I wish to generate a regular expression from a string containing numbers, and then use this as a Pattern to search for similar strings. Example:

String s = "Page 3 of 23"

If I substitute all digits by \d

    StringBuilder sb = new StringBuilder();
    for (int i = 0; i < s.length(); i++) {
    char c = s.charAt(i);
    if (Character.isDigit(c)) {
        sb.append("\\d"); // backslash d
    } else {
        sb.append(c);
        }
    }

    Pattern numberPattern = Pattern.compile(sb.toString());

//    Pattern numberPattern = Pattern.compile("Page \d of \d\d");

I can use this to match similar strings (e.g. "Page 7 of 47"). My problem is that if I do this naively some of the metacharacters such as (){}-, etc. will not be escaped. Is there a library to do this or an exhaustive set of characters for regular expressions which I must and must not escape? (I can try to extract them from the Javadocs but am worried about missing something).

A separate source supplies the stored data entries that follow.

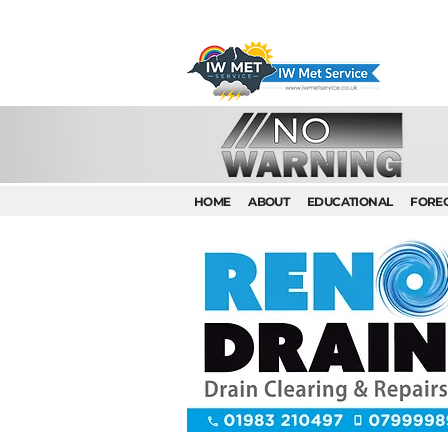
HOME
ABOUT
EDUCATIONAL
FORE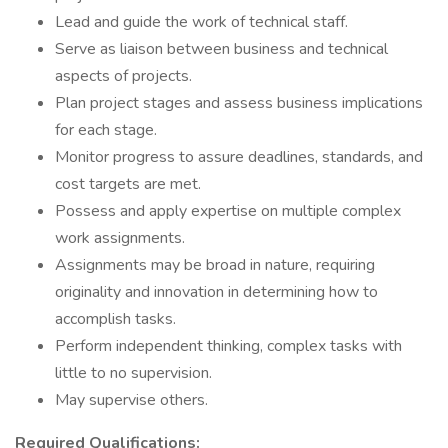
Lead and guide the work of technical staff.
Serve as liaison between business and technical
aspects of projects.
Plan project stages and assess business implications
for each stage.
Monitor progress to assure deadlines, standards, and
cost targets are met.
Possess and apply expertise on multiple complex
work assignments.
Assignments may be broad in nature, requiring
originality and innovation in determining how to
accomplish tasks.
Perform independent thinking, complex tasks with
little to no supervision.
May supervise others.
Required Qualifications: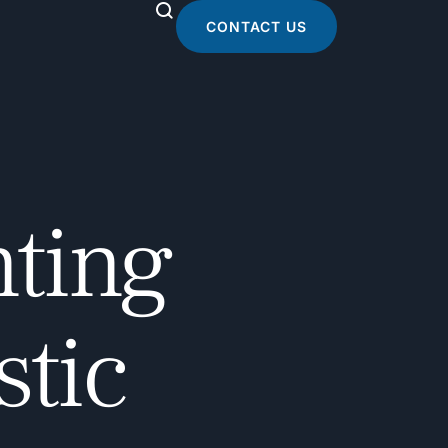
CONTACT US
nting
stic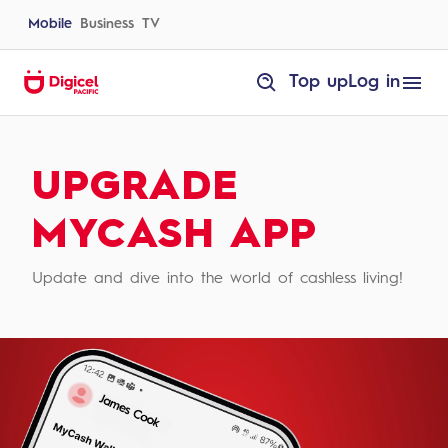
Skip
to
Mobile
Business
TV
content
homepage
Top up
Log in
Upgrade
MyCash
App
|
Digicel
UPGRADE
Tonga
MYCASH APP
Update and dive into the world of cashless living!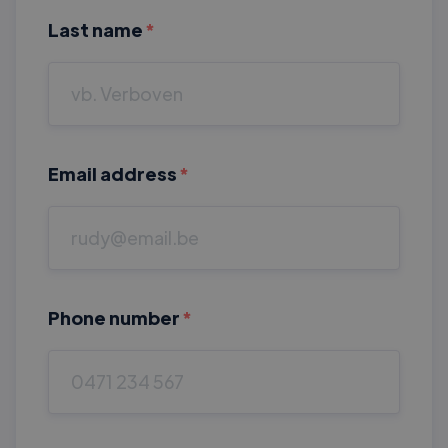
Last name
*
Email address
*
Phone number
*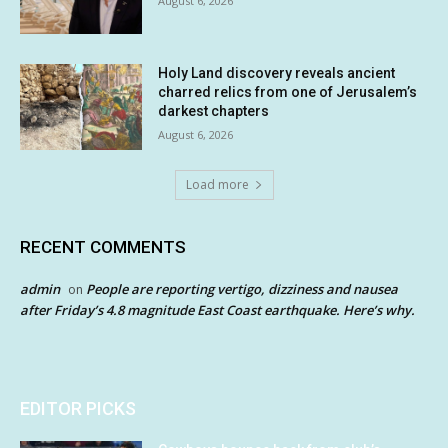
August 6, 2026
Holy Land discovery reveals ancient
charred relics from one of Jerusalem’s
darkest chapters
August 6, 2026
Load more
RECENT COMMENTS
admin
People are reporting vertigo, dizziness and nausea
on
after Friday’s 4.8 magnitude East Coast earthquake. Here’s why.
EDITOR PICKS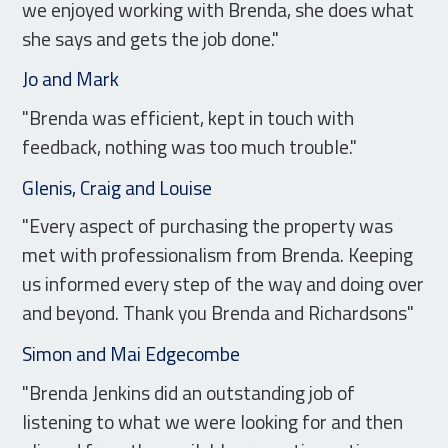
we enjoyed working with Brenda, she does what
she says and gets the job done."
Jo and Mark
"Brenda was efficient, kept in touch with
feedback, nothing was too much trouble."
Glenis, Craig and Louise
"Every aspect of purchasing the property was
met with professionalism from Brenda. Keeping
us informed every step of the way and doing over
and beyond. Thank you Brenda and Richardsons"
Simon and Mai Edgecombe
"Brenda Jenkins did an outstanding job of
listening to what we were looking for and then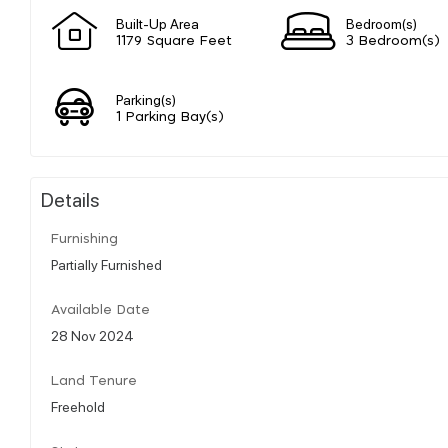
Built-Up Area
Bedroom(s)
1179 Square Feet
3 Bedroom(s)
Parking(s)
1 Parking Bay(s)
Details
Furnishing
Partially Furnished
Available Date
28 Nov 2024
Land Tenure
Freehold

Alternatively is there a library which already does this (I don't at this stage want to use a full Natural Language Processing solution).

NOTE: @dasblinkenlight's edited answer now works for me!

peter.murray.rust
  • 37,407
  • 44
  • 153
  • 217
  • Here's an answer to the which characters question, I'm not aware of any libraries to generate regexs though: http://stackoverflow.com/questions/399078/what-special-characters-must-be-escaped-in-regular-expressions – Evan Knowles Apr 16 '13 at 10:16
  • @Evan thanks. I am only interested in Java so that looks like a useful resource. – peter.murray.rust Apr 16 '13 at 10:18

1 Answers1

10

Java's regexp library provides this functionality:

String s = Pattern.quote(orig);

The "quoted" string will have all its metacharacters escaped. First, escape your string, and then go through it and replace digits by \d to make a regular expression. Since regex library uses \Q and \E for quoting, you need to enclose your portion of regex in inverse quotes of \E and \Q.

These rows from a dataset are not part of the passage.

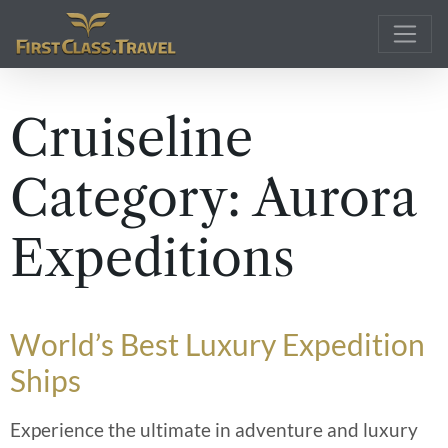
Main Navigation
Cruiseline
Category:
Aurora
Expeditions
World’s Best Luxury Expedition
Ships
Experience the ultimate in adventure and luxury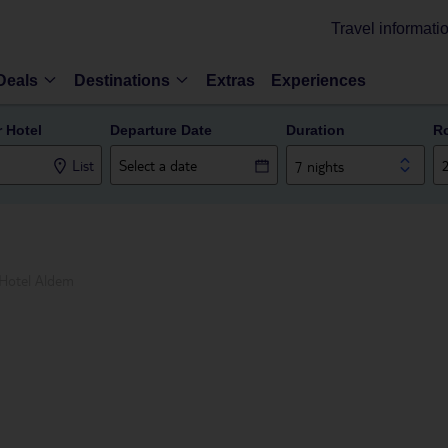
Travel informati
Deals
Destinations
Extras
Experiences
r Hotel
Departure Date
Duration
R
List
7 nights
Hotel Aldem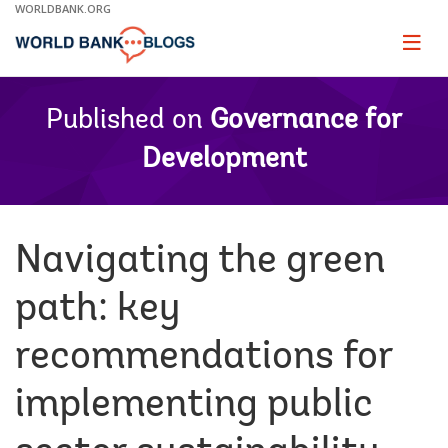
Skip
WORLDBANK.ORG
to
Main
Page
naviga
Navigation
Published on
Governance for
Development
Navigating the green
path: key
recommendations for
implementing public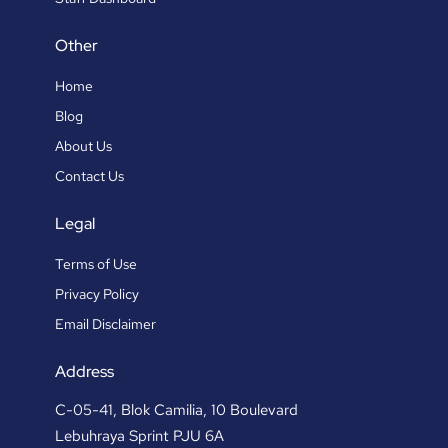
Other
Home
Blog
About Us
Contact Us
Legal
Terms of Use
Privacy Policy
Email Disclaimer
Address
C-05-41, Blok Camilia, 10 Boulevard
Lebuhraya Sprint PJU 6A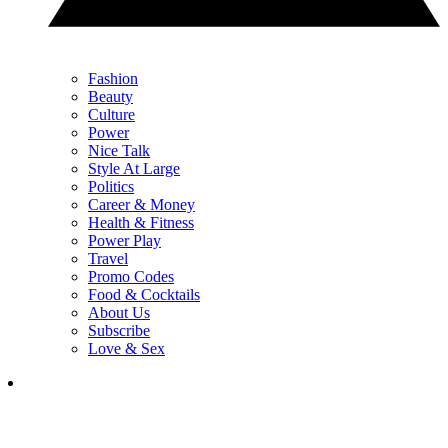
Fashion
Beauty
Culture
Power
Nice Talk
Style At Large
Politics
Career & Money
Health & Fitness
Power Play
Travel
Promo Codes
Food & Cocktails
About Us
Subscribe
Love & Sex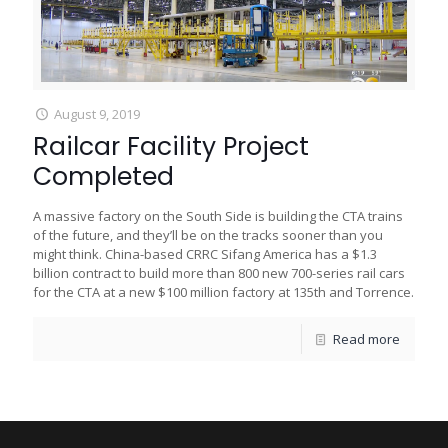
August 9, 2019
Railcar Facility Project
Completed
A massive factory on the South Side is building the CTA trains
of the future, and they’ll be on the tracks sooner than you
might think. China-based CRRC Sifang America has a $1.3
billion contract to build more than 800 new 700-series rail cars
for the CTA at a new $100 million factory at 135th and Torrence.
Read more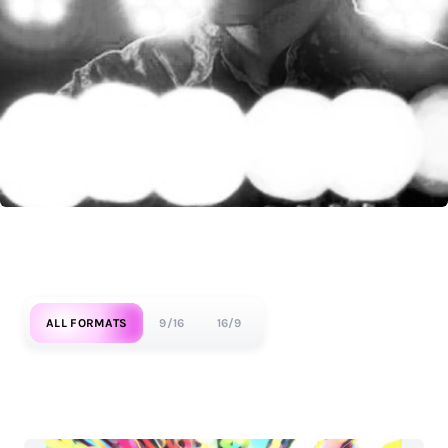
ALL FORMATS
9/16
16/9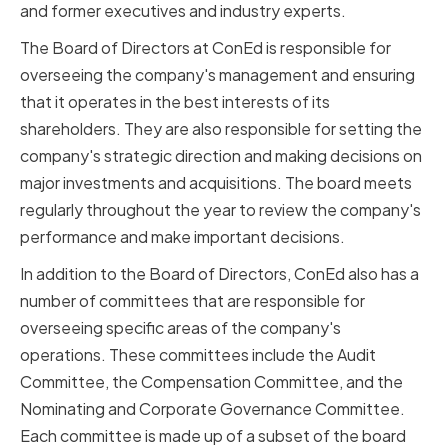
and former executives and industry experts.
The Board of Directors at ConEd is responsible for
overseeing the company's management and ensuring
that it operates in the best interests of its
shareholders. They are also responsible for setting the
company's strategic direction and making decisions on
major investments and acquisitions. The board meets
regularly throughout the year to review the company's
performance and make important decisions.
In addition to the Board of Directors, ConEd also has a
number of committees that are responsible for
overseeing specific areas of the company's
operations. These committees include the Audit
Committee, the Compensation Committee, and the
Nominating and Corporate Governance Committee.
Each committee is made up of a subset of the board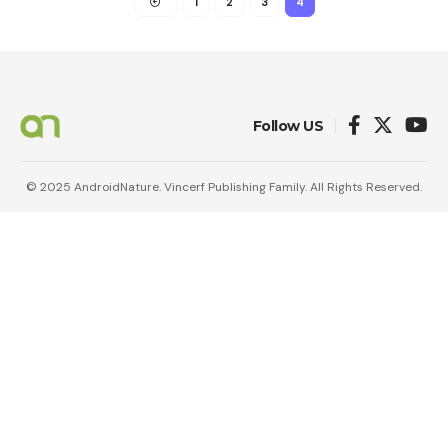
1
2
3
4
Follow US
© 2025 AndroidNature. Vincerf Publishing Family. All Rights Reserved.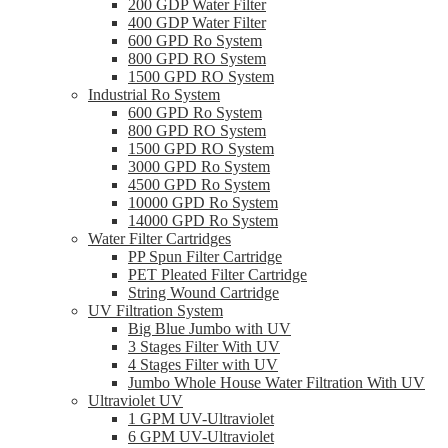
200 GDP Water Filter
400 GDP Water Filter
600 GPD Ro System
800 GPD RO System
1500 GPD RO System
Industrial Ro System
600 GPD Ro System
800 GPD RO System
1500 GPD RO System
3000 GPD Ro System
4500 GPD Ro System
10000 GPD Ro System
14000 GPD Ro System
Water Filter Cartridges
PP Spun Filter Cartridge
PET Pleated Filter Cartridge
String Wound Cartridge
UV Filtration System
Big Blue Jumbo with UV
3 Stages Filter With UV
4 Stages Filter with UV
Jumbo Whole House Water Filtration With UV
Ultraviolet UV
1 GPM UV-Ultraviolet
6 GPM UV-Ultraviolet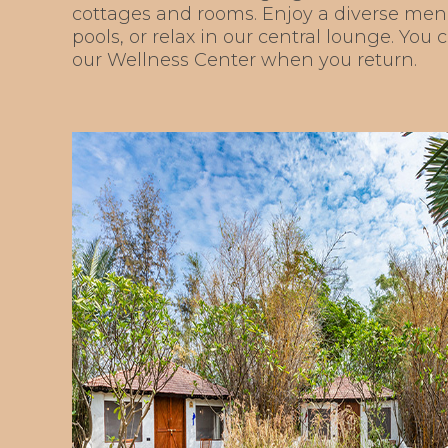
cottages and rooms. Enjoy a diverse men
pools, or relax in our central lounge. You
our Wellness Center when you return.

One thing I would change in your implementation is the replacement algorithm: rather than replacing character-by-character, I would replace digits in groups. This would let an expression produced from Page 3 of 23 match strings like Page 13 of 23 and Page 6 of 8.

String p = Pattern.quote(orig).replaceAll("\\d+", "\\\\E\\\\d+\\\\Q");

This would produce "\QPage \E\d+\Q of \E\d+\Q\E" no matter what page numbers and counts were there originally. The output needs only one, not two slashes in \d, because the result is fed directly to regex engine, bypassing the Java compiler.

Sergey Kalinichenko
  • 714,442
  • 84
  • 1,110
  • 1,523